--- Given records ---
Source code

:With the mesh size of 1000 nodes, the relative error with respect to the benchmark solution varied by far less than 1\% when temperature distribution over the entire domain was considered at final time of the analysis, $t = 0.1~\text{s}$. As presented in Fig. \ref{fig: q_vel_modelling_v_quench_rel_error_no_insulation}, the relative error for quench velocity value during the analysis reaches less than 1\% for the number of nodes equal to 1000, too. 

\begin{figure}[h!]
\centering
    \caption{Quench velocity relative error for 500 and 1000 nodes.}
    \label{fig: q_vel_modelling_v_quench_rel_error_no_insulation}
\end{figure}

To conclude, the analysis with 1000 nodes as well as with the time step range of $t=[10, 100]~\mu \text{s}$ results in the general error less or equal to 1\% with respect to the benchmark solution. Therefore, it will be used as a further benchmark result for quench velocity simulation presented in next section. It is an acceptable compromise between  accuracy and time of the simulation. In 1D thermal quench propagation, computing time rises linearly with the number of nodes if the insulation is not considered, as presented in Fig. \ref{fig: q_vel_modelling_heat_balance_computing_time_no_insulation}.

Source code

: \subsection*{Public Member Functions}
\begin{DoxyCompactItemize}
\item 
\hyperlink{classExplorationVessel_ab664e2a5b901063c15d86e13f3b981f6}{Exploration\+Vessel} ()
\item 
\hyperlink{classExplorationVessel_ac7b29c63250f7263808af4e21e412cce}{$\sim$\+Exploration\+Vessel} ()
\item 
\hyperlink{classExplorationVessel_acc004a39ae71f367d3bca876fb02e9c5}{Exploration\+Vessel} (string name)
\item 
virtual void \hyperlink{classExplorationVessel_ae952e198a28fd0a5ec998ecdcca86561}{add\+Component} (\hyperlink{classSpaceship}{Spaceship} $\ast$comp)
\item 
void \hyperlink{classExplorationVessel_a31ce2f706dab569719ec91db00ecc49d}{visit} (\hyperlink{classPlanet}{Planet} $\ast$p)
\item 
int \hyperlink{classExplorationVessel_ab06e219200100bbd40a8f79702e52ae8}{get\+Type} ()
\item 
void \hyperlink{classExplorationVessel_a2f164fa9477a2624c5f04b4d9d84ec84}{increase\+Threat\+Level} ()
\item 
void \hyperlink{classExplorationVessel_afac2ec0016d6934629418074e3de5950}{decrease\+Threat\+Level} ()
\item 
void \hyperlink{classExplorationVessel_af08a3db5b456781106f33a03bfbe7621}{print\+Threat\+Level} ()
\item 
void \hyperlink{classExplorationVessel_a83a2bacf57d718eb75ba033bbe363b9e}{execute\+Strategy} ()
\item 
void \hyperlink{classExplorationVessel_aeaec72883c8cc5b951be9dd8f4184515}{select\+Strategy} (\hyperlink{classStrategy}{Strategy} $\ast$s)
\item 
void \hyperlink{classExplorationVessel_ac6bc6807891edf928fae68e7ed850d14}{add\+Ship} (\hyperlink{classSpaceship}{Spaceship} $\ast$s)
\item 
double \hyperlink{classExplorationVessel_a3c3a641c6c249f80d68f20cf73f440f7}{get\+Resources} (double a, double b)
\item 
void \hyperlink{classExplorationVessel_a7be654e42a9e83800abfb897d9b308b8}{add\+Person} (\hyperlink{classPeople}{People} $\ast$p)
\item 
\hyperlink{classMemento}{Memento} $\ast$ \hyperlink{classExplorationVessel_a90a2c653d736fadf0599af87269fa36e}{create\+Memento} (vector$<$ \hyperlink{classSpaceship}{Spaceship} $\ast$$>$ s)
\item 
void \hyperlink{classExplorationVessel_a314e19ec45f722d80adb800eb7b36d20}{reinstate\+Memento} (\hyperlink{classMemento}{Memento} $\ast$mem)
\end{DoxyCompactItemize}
---
_To-do item_.
Count the lines in the records above that contain the word "classMemento", and give only the number.

_Solution below_.
2